> About this task
Return only the number of lines in the material below holding the string "bread".

> Given records
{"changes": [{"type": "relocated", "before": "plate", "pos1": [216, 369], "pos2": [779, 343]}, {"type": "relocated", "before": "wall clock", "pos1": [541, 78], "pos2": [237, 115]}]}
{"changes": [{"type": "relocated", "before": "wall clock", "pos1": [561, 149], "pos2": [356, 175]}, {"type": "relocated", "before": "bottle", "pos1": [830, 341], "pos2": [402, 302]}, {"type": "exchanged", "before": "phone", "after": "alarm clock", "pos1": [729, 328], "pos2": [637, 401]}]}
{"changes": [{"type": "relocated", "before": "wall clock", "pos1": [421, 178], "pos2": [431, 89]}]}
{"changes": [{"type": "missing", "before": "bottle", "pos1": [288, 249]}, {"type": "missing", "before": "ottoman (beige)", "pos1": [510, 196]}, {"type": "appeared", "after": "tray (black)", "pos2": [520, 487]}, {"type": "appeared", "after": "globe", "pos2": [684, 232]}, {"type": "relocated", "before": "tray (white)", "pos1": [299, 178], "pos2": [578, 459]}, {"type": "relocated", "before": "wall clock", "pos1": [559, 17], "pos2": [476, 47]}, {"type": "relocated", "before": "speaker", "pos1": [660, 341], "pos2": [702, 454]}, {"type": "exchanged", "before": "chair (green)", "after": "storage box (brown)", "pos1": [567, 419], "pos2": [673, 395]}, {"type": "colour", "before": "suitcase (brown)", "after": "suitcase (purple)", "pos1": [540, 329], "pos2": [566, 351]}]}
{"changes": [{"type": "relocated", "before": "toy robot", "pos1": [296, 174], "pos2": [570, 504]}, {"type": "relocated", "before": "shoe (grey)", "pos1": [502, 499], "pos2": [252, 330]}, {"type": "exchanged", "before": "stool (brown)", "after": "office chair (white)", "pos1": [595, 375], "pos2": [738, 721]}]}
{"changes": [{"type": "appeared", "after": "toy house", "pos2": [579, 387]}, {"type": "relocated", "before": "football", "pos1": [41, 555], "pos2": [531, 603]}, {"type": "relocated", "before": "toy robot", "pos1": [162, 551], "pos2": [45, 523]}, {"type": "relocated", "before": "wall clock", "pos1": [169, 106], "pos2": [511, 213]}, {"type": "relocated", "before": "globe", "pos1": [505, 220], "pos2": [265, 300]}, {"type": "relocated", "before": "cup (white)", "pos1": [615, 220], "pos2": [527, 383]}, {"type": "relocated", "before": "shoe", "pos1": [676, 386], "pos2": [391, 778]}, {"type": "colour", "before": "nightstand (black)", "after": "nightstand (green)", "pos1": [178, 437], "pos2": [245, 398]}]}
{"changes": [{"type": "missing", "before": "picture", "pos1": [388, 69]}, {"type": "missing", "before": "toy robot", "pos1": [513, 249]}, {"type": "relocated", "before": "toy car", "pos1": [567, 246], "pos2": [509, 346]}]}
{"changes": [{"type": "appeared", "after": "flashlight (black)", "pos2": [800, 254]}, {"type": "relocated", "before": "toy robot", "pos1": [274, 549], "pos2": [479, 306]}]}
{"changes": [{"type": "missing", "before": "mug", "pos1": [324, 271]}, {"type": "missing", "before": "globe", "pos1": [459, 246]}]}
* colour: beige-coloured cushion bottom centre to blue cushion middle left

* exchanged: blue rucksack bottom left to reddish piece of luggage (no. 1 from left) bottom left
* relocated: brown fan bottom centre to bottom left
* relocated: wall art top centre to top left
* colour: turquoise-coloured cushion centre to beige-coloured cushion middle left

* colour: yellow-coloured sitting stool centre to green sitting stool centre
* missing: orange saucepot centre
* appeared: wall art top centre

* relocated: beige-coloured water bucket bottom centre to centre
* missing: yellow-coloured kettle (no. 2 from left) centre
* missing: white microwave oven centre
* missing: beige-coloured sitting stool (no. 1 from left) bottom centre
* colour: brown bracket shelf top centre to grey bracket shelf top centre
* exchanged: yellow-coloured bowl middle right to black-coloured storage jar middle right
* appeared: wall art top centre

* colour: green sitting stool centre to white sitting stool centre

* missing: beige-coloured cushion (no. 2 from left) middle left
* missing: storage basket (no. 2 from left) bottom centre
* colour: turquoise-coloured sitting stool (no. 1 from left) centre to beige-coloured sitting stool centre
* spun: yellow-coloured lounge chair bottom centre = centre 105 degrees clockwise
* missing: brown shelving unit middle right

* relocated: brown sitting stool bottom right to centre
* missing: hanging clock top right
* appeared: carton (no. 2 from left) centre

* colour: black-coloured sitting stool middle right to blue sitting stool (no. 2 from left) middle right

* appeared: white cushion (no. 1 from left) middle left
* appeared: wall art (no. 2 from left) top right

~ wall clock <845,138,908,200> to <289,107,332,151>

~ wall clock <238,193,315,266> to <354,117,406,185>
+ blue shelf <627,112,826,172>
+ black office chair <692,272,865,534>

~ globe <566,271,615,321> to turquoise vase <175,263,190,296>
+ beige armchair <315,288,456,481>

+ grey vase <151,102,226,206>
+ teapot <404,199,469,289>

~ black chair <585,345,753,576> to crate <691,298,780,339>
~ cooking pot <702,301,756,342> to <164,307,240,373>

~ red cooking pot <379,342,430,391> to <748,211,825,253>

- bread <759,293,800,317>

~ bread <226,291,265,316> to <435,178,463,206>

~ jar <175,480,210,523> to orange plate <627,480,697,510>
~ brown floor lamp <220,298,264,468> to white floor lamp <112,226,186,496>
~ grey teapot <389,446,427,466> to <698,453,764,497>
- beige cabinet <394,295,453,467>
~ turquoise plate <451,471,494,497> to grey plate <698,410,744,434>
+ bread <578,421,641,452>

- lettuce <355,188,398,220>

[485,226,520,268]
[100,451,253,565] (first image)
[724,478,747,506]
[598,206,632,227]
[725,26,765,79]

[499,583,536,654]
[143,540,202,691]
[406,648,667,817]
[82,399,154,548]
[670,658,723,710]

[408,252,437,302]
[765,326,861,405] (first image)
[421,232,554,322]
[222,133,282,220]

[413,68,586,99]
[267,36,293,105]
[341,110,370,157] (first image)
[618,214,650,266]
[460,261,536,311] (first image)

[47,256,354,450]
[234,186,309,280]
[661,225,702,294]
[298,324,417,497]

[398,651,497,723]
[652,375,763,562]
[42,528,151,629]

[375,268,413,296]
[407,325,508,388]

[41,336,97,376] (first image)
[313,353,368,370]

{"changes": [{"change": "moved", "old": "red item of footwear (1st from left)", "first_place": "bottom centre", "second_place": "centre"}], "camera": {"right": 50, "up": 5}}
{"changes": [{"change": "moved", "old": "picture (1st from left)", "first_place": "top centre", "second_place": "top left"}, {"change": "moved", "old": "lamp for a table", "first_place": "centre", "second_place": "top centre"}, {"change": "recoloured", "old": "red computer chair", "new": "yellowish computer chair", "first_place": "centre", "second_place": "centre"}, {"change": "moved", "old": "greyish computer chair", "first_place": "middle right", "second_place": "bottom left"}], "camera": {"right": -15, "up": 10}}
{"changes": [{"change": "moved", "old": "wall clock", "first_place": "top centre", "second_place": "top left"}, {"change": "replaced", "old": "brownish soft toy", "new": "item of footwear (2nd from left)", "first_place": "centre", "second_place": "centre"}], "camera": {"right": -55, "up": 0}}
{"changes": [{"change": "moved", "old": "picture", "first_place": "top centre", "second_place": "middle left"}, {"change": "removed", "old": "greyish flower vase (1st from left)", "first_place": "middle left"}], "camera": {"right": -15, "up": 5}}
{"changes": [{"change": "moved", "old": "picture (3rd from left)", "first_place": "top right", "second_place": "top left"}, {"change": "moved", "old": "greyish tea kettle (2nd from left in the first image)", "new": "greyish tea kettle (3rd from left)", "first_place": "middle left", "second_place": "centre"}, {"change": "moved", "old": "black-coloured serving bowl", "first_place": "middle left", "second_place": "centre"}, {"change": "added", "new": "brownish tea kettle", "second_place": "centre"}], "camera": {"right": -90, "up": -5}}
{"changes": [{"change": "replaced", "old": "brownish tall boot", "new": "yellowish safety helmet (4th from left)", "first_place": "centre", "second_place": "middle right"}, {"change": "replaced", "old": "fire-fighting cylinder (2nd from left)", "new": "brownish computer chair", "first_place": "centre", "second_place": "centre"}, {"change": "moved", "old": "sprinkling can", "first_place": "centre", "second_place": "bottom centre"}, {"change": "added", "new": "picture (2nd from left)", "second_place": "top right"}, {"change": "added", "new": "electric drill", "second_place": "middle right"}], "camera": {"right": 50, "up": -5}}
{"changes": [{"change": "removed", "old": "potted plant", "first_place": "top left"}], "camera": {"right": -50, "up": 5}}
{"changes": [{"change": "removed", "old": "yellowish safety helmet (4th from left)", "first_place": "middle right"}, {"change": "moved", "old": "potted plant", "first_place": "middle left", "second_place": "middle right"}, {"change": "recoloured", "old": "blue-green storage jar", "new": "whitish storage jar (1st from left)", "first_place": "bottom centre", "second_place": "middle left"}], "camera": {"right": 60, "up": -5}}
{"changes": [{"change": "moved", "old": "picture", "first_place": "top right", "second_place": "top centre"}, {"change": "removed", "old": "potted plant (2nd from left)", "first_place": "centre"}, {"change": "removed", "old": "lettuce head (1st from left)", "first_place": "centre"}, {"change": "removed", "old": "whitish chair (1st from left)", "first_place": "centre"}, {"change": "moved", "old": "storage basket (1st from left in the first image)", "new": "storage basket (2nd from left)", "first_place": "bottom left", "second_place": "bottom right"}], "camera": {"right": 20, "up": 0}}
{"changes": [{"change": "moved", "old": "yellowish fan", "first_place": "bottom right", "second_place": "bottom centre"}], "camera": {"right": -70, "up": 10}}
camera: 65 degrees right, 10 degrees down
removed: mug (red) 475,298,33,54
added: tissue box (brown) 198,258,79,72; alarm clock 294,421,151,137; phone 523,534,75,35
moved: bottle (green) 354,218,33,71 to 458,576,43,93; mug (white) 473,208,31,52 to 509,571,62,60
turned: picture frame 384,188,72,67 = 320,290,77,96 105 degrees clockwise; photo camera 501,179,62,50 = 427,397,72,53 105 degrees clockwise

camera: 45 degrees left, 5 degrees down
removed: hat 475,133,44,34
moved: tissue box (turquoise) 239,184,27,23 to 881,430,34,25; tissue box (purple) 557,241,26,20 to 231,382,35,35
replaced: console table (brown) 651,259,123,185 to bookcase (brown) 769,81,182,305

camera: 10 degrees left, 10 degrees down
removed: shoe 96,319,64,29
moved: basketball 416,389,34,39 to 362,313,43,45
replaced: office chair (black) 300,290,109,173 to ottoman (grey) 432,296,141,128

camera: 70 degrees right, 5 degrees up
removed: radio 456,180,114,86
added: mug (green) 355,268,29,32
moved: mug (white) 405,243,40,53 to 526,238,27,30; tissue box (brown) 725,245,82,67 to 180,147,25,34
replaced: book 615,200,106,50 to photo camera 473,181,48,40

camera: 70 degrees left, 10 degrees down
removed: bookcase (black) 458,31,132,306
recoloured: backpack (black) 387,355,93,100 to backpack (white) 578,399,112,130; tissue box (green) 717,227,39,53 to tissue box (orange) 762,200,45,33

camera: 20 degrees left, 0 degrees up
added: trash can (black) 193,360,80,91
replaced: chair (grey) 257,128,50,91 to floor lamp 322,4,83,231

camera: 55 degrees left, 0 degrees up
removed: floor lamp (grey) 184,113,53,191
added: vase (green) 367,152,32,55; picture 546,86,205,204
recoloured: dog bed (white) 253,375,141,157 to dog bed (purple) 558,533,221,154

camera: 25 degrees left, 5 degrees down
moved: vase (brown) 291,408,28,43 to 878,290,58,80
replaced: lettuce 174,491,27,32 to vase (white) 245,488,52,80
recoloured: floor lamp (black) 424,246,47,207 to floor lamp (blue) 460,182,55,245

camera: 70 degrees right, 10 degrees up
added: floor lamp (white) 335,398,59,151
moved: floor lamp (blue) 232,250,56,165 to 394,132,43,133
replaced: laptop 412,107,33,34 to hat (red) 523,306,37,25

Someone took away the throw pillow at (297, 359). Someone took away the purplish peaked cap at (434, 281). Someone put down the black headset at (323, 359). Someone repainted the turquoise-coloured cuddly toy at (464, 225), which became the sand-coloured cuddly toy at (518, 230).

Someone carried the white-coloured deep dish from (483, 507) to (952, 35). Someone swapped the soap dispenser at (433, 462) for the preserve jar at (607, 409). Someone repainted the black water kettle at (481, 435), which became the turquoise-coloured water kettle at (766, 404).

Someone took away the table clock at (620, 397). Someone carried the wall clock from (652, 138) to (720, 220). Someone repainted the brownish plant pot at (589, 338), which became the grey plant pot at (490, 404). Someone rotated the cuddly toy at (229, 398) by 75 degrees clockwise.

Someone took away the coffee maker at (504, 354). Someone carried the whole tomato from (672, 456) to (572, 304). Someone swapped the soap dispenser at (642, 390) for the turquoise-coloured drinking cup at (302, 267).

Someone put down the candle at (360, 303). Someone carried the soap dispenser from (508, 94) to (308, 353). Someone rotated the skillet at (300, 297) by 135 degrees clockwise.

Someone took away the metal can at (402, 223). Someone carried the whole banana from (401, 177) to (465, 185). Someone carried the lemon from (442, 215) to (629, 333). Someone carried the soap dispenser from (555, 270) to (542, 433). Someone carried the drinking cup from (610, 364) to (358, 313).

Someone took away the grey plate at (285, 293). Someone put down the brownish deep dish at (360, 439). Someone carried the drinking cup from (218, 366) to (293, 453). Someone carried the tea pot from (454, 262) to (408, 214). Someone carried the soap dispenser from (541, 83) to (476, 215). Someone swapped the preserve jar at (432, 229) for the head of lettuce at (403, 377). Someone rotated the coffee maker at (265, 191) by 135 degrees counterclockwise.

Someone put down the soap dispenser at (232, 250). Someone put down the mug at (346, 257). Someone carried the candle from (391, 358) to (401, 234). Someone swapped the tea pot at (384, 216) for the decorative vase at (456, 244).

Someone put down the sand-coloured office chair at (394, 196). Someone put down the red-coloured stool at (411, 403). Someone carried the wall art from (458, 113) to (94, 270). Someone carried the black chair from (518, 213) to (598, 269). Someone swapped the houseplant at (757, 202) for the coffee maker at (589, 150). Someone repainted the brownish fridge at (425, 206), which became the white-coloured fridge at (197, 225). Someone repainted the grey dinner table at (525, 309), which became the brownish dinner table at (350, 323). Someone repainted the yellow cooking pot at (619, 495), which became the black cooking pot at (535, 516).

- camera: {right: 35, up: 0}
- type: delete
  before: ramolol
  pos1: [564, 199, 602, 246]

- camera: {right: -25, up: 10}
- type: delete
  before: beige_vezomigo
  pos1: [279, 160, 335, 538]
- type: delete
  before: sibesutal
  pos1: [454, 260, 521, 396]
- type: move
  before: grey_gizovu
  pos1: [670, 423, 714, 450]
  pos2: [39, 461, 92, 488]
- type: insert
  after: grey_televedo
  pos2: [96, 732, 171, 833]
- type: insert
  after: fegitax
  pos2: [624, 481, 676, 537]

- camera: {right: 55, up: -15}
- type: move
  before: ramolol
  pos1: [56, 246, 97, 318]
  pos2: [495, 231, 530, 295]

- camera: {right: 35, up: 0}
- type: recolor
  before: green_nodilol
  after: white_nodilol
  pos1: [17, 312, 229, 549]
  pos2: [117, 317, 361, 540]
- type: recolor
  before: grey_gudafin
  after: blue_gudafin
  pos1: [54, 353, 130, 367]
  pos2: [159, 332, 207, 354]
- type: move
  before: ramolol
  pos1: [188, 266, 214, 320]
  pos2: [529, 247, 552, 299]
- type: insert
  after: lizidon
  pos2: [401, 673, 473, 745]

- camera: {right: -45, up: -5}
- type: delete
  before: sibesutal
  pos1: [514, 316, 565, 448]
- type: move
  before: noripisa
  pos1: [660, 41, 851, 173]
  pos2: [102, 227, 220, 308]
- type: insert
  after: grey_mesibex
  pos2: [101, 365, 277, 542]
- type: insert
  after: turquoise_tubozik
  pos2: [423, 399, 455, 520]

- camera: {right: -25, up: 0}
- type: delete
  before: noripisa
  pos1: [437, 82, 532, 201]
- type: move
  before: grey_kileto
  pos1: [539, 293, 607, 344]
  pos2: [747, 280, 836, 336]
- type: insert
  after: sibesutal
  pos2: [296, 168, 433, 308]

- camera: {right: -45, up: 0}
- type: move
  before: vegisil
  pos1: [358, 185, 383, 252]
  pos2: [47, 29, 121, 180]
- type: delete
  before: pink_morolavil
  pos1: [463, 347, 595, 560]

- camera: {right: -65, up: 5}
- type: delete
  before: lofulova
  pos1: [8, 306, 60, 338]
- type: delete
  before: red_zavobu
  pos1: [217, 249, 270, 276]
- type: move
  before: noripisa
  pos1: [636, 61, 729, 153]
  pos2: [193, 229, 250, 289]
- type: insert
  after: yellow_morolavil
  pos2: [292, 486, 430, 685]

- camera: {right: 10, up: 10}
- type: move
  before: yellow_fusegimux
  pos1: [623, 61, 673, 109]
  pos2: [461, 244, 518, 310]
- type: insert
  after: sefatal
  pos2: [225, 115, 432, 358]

> Exercise output
3